A method of introducing a medical instrument into a human hollow organ using a guide wire for treatment and examination of the human hollow organ is known. When obstruction such as stenosis or occlusion occurs at an opening of the hollow organ, the guide wire itself cannot be inserted into the hollow organ. For example, when a duodenal papilla is tightly closed, it is difficult to insert the guide wire into a desired hollow organ such as a bile duct or a pancreatic duct via the duodenal papilla.
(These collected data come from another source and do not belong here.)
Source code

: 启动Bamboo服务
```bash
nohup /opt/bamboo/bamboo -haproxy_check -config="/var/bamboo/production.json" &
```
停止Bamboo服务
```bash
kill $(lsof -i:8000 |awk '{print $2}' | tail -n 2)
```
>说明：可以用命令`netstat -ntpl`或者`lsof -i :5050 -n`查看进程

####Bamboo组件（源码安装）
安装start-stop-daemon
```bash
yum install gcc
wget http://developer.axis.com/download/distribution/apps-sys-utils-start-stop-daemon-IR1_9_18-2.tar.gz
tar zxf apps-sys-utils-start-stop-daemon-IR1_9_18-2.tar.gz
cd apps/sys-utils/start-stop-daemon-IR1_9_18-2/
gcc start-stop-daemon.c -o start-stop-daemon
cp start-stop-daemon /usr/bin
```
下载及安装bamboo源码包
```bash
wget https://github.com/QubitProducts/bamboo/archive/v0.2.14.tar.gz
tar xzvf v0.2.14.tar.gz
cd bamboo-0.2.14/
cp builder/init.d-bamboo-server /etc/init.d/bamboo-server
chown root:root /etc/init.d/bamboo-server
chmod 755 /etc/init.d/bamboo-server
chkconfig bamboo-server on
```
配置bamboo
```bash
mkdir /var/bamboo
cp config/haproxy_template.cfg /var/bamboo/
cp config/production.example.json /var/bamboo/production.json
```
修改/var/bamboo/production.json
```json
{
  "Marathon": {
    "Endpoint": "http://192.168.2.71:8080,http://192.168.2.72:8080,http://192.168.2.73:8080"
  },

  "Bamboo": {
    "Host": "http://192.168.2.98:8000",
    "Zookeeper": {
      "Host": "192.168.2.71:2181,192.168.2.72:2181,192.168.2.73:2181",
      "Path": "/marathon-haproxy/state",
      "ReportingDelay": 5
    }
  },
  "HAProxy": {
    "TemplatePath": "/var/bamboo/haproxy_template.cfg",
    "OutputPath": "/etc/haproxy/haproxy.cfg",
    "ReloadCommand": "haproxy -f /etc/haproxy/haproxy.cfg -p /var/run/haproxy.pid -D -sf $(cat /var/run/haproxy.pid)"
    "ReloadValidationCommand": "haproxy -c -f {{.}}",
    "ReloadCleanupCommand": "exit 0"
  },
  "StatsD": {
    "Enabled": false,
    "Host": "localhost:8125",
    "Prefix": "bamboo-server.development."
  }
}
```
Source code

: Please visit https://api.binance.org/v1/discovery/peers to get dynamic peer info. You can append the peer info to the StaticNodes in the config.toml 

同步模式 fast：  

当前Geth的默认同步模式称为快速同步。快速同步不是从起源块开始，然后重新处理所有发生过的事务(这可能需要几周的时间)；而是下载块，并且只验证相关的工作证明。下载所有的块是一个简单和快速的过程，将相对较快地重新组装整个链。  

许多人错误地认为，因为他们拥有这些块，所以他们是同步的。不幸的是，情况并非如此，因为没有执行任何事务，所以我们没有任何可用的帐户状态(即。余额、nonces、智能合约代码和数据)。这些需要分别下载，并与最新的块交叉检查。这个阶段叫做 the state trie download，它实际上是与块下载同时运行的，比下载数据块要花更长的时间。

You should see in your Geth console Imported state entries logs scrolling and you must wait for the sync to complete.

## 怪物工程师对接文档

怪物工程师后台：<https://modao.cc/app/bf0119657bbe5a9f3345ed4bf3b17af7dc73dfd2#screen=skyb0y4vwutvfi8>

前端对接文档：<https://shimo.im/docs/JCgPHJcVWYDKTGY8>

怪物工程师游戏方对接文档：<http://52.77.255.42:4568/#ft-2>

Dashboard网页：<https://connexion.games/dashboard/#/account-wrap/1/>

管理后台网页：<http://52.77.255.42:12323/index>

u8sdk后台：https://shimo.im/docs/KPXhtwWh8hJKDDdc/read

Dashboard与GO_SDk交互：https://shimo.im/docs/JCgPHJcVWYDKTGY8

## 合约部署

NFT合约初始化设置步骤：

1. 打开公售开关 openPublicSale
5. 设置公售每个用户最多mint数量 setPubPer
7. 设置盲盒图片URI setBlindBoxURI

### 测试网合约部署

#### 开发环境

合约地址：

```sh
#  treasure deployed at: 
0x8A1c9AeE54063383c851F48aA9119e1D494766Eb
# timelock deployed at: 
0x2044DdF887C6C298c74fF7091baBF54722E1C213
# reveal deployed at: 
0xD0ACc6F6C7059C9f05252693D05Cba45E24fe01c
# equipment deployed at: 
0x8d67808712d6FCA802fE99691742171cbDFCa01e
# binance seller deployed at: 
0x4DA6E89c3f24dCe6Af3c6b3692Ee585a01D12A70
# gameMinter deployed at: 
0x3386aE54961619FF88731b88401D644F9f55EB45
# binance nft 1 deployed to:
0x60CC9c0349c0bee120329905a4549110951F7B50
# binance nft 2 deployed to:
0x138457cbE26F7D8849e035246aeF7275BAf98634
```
As a solution in such a case, a method called a rendezvous method is known. In the rendezvous method, a guide wire introduced into a bile duct or a pancreatic duct from a site other than a duodenal papilla is caused to protrude from the duodenal papilla and an end of the protruding guide wire is held by a medical instrument. The guide wire protruding from the duodenal papilla into a duodenum is pulled to the outside of the body through a treatment instrument channel of an endoscope inserted into the duodenum. Then, a stent indwelling operation is performed by using the guide wire pulled to the outside of the body.
When indwelling a treatment instrument such as a stent by the rendezvous method, the treatment instrument is pushed into a bile duct or a pancreatic duct from a papilla through an endoscope channel similarly to a procedure of ordinary ERCP (Endoscopic Retrograde Cholangiopancreatography) or the like. However, there is a case where a duodenal papilla cannot be seen from a front side by an endoscopic image or the duodenal papilla may be closed tightly because of an anatomical structure of a patient. Further, there is a case where a running state of the bile duct imagined by a surgeon may be different from a real one. In such a case, even if the surgeon pushes the treatment instrument into the duodenal papilla by a manual operation since the treatment instrument in a space between a distal end of the endoscope and the papilla is bent and the pressing force is easily lost, it is difficult to introduce the treatment instrument into the duodenal papilla.
Therefore, a method of introducing a medical instrument holding a guide wire into the bile duct or the pancreatic duct by retracting the guide wire into the bile duct or the pancreatic duct instead of the above-described method of pulling the guide wire protruding into the duodenum from the duodenal papilla to the outside of the body through the treatment instrument channel has been proposed. A grasping forceps (for example, see Japanese Unexamined Patent Application, First Publication No. 2008-289556) is known as a medical instrument holding a guide wire.